The DocBook DTD as XML

Converting the DocBook DTD to XML is much more challenging than converting the instances. It is probably not possible to construct an XML DTD that is identical to the validation power of DocBook. The list below identifies most of the issues that must be addressed, and describes how the DocBook XML DTD; deals with them:

Comments are not allowed inside markup declarations

Most of them have been moved to comment declarations preceding the markup declaration that used to contain them. A few small, inline comments that seemed like they would be out of context if moved before the declaration were simply deleted.

Name groups are not allowed in element or attribute list declarations

The small number of places in which DocBook uses name groups have been expanded.

There's one downside: DocBook uses %admon.class; in a name group to define the content model, and attribute lists for elements in the admonitions class. In DocBook XML, this convenience cannot be expressed. If additional admonitions are added, the element and attribute list declarations will have to be copied for them.

No CDATA or RCDATA declared content

Graphic and InlineGraphic have been made EMPTY. The content model for SynopFragmentRef , the only RCDATA element in DocBook, has been changed to (arg | group)+.
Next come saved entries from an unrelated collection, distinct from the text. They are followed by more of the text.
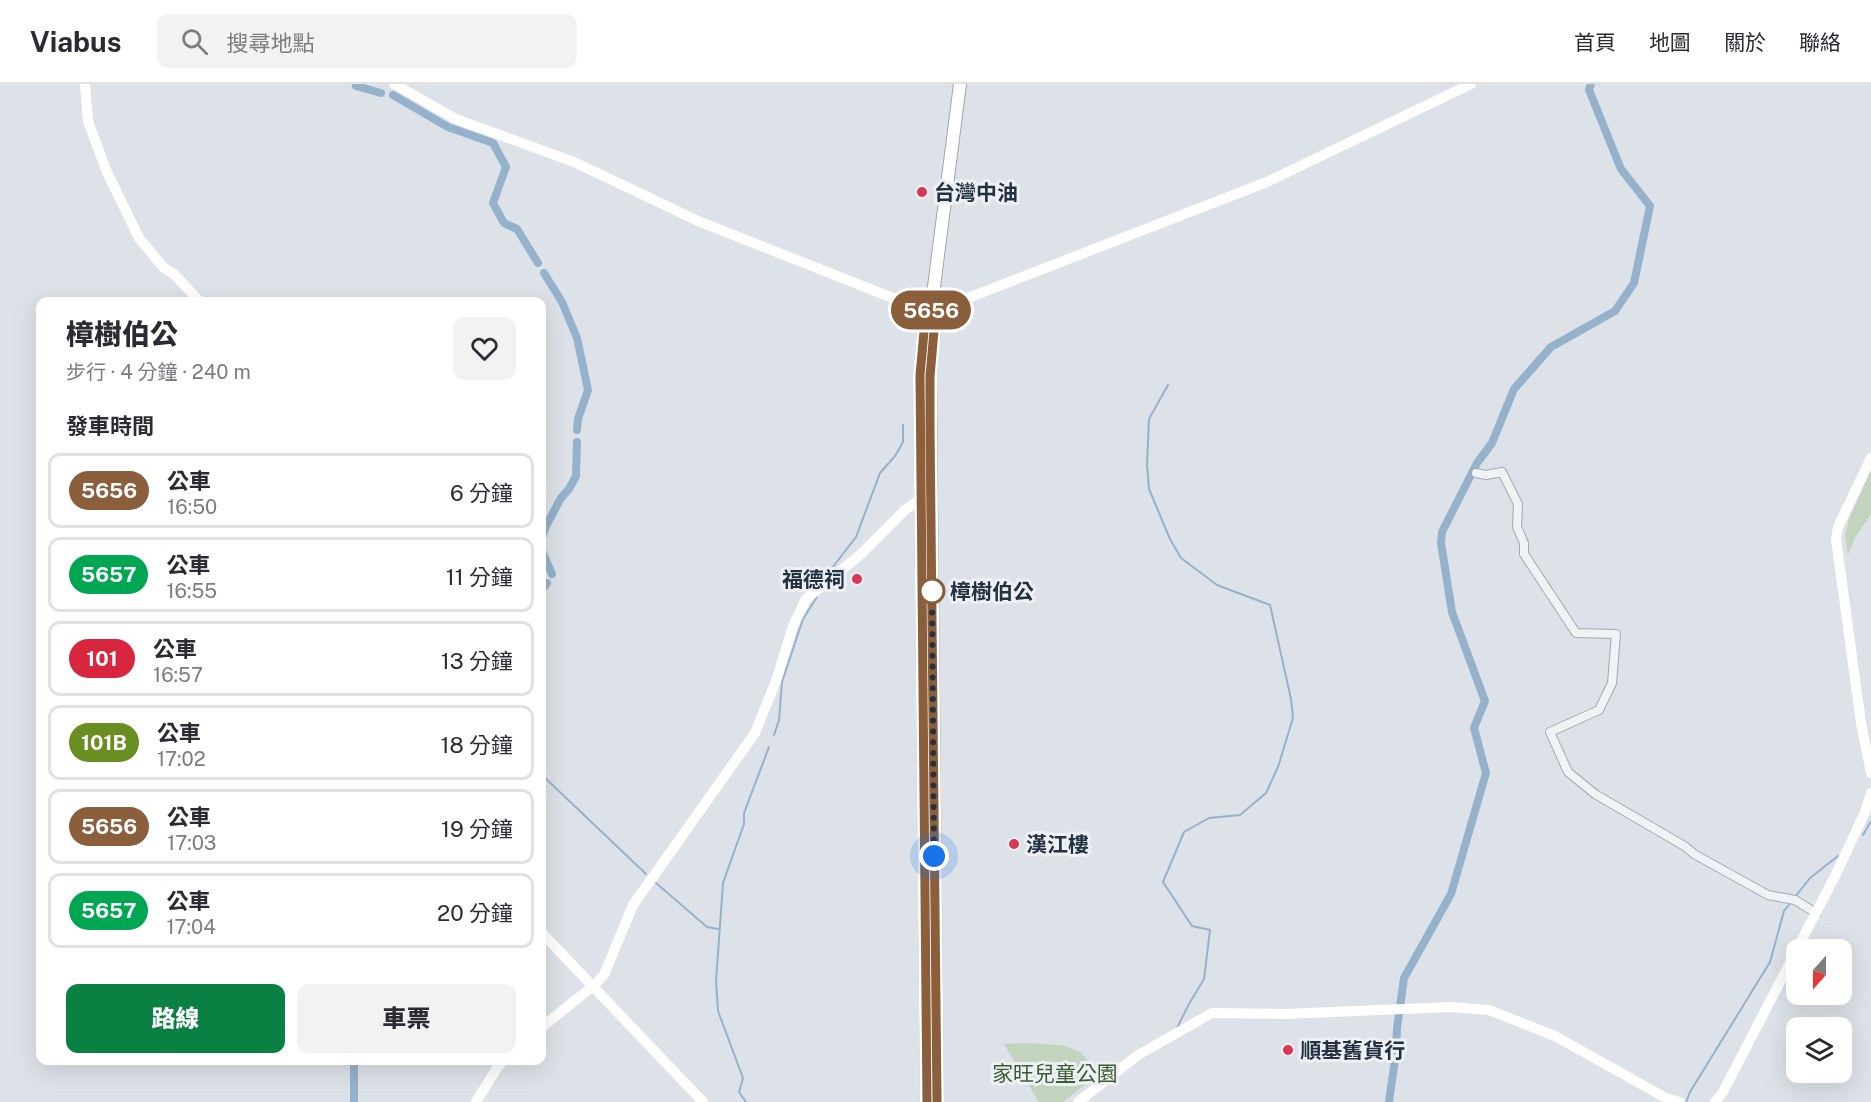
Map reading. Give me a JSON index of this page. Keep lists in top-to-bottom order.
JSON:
{
  "parks": ["家旺兒童公園"],
  "places": [
    "台灣中油",
    "福德祠",
    "樟樹伯公",
    "漢江樓",
    "順基舊貨行"
  ],
  "lines": ["bus line 5656"],
  "north": "bottom",
  "page": {
    "header": "Viabus",
    "search": "搜尋地點",
    "nav": [
      "首頁",
      "地圖",
      "關於",
      "聯絡"
    ],
    "on_map": "5656",
    "heading": [
      ["樟樹伯公", "步行 · 4 分鐘 · 240 m"],
      "發車時間"
    ],
    "list": [
      {
        "mark": "5656",
        "name": "公車",
        "note": "16:50",
        "value": "6 分鐘"
      },
      {
        "mark": "5657",
        "name": "公車",
        "note": "16:55",
        "value": "11 分鐘"
      },
      {
        "mark": "101",
        "name": "公車",
        "note": "16:57",
        "value": "13 分鐘"
      },
      {
        "mark": "101B",
        "name": "公車",
        "note": "17:02",
        "value": "18 分鐘"
      },
      {
        "mark": "5656",
        "name": "公車",
        "note": "17:03",
        "value": "19 分鐘"
      },
      {
        "mark": "5657",
        "name": "公車",
        "note": "17:04",
        "value": "20 分鐘"
      }
    ],
    "buttons": ["路線", "車票"]
  }
}
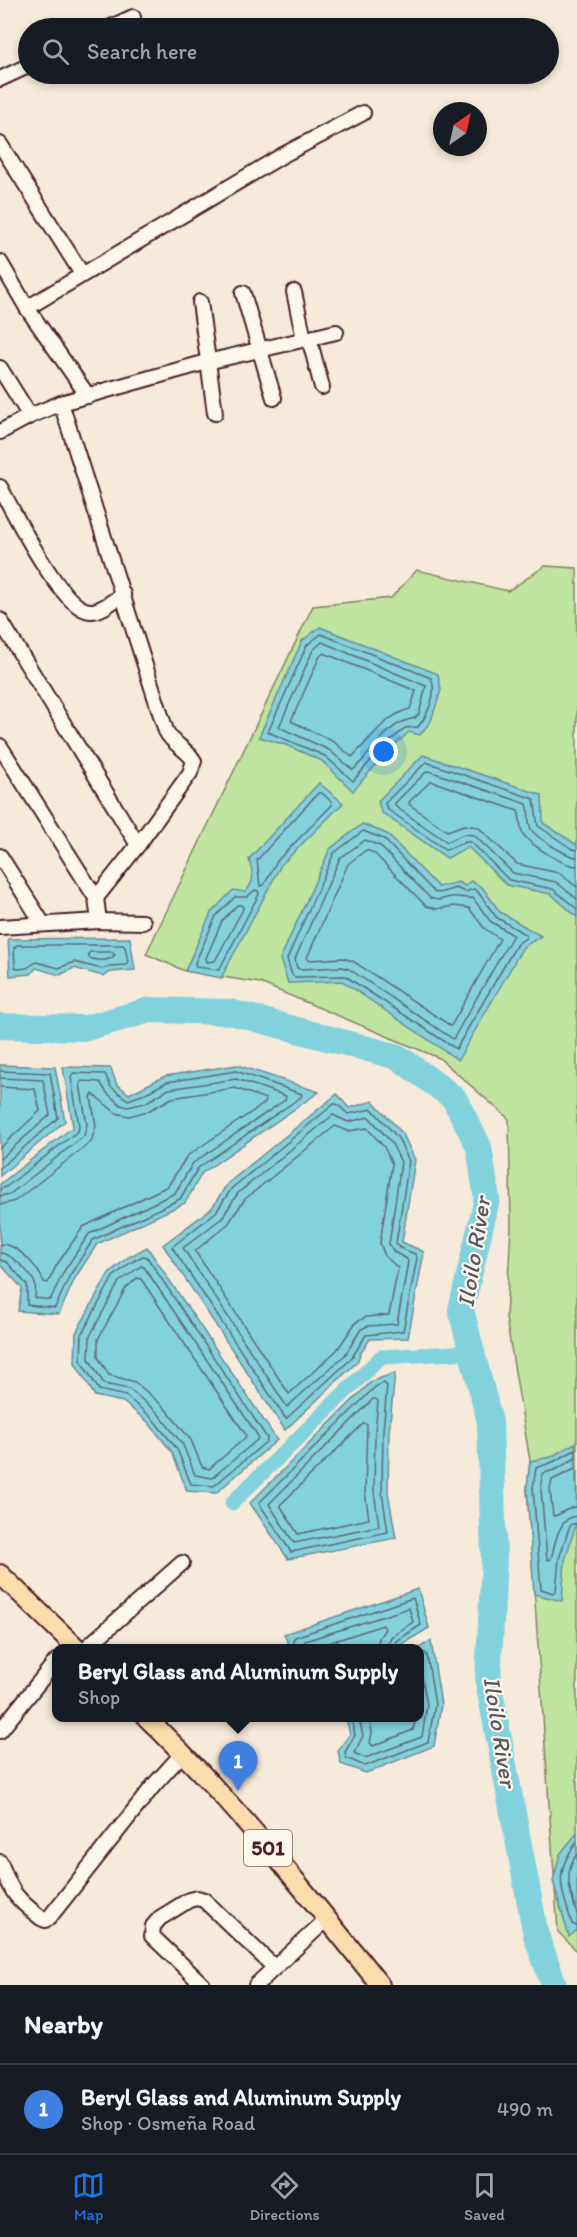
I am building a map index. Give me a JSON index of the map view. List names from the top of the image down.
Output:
{
  "streets": {
    "main road": ["501"]
  },
  "water": ["Iloilo River"],
  "north": "top right",
  "page": {
    "search": "Search here",
    "popup": ["Beryl Glass and Aluminum Supply", "Shop"],
    "pins": "1",
    "heading": "Nearby",
    "list": [
      {
        "mark": "1",
        "name": "Beryl Glass and Aluminum Supply",
        "note": "Shop · Osmeña Road",
        "value": "490 m"
      }
    ],
    "nav": ["Map", "Directions", "Saved"]
  }
}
No exclusions or inclusions on element declarations

They had to be removed.

In DocBook, exclusions are used to exclude the following:



Removing these exclusions from DocBook XML means that it is now valid, in the XML sense, to do some things that don't make a lot of sense (like put a Footnote in a Footnote). Be careful.

Inclusions in DocBook are used to add the ubiquitious elements ( indexterm and BeginPage) unconditionally to a large number of contexts. In order to make these elements available in DocBook XML, they have been added to most of the parameter entities that include #PCDATA. If new locations are discovered where these terms are desired, DocBook XML will be updated.

Elements with mixed content must have #PCDATA first.

The content models of many elements have been updated to make them a repeatable OR group beginning with #PCDATA.

Many declared attribute types (NAME, NUMBER, NUTOKEN, and so on) are not allowed

They have all been replaced by NMTOKEN or CDATA.

No #CONREF attributes allowed.

The #CONREF attributes on indexterm, GlossSee, and GlossSeeAlso were changed to #IMPLIED. The content model of indexterm was modified so that it can be empty.

Attribute default values must be quoted.

Quotes were added wherever necessary.